Continuing in this way you can rearrange the tiles into all sorts of orders.

My nephew is so good at his 15-tile puzzle that I have given him a larger version. It is again a rectangle, with more than two tiles along each side, the tiles are numbered 1, 2, 3 …, and it starts with them in the natural order and with the gap in the bottom right-hand corner.

My nephew has mastered the new version. For example, in less than quarter of an hour he can rearrange the tiles into their reverse order, ending up with … 3, 2, 1 and gap in the bottom row. He has also looked into the properties of the numbers on the tiles and has noted, for example, that their sum is divisible neither by 2 nor by 3.

How many tiles are there in his new version of the puzzle?

[enigma1444]

### 3 responses to “Enigma 1444: Backslide”

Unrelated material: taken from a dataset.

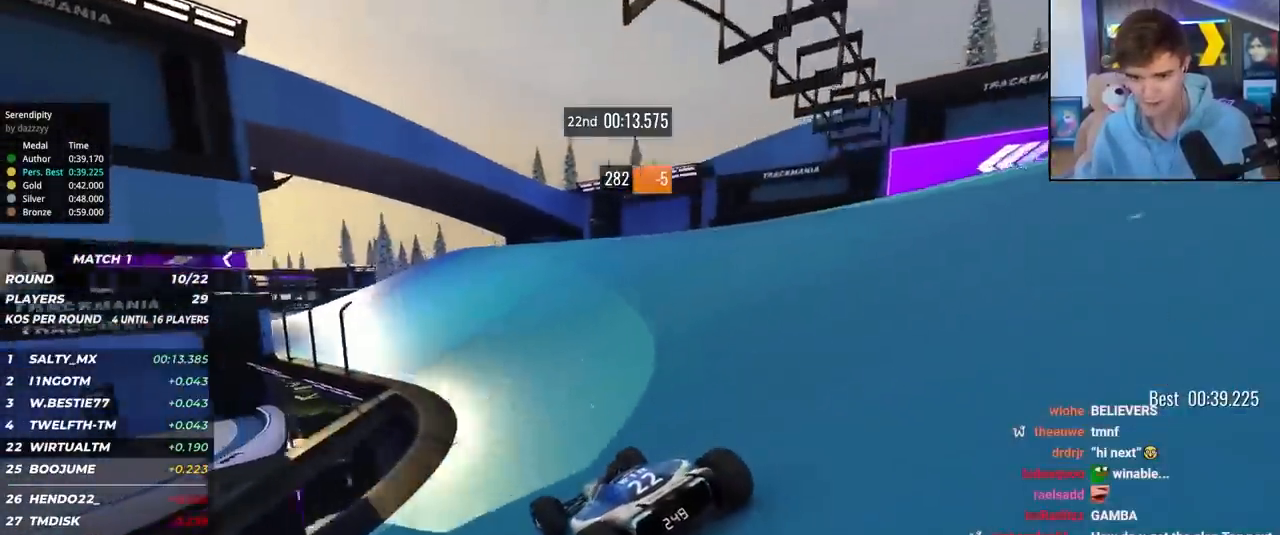
{"keys": ["left", "up"], "events": [[67, "left", "down"], [250, "left", "up"], [433, "left", "down"]]}
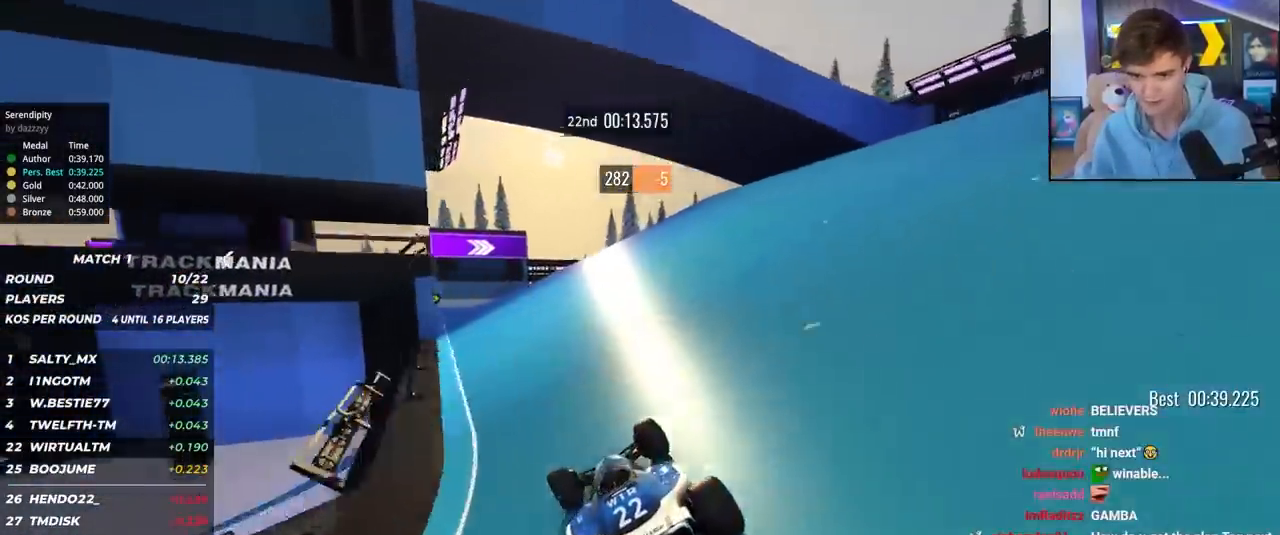
{"keys": ["up"], "events": [[83, "left", "up"], [167, "left", "down"], [217, "left", "up"], [350, "right", "down"], [450, "right", "up"]]}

1. Jim Randell 6 April 2013 at 10:50 am

By analysis we can place certain conditions on the dimensions of the puzzle. This Python program considers m×n puzzles for increasing m+n, and outputs those that match the conditions. By default it outputs the first 10 values it finds. I’m assuming that we want the smallest puzzle (by number of tiles) that satisfies the conditions. It runs in 40ms.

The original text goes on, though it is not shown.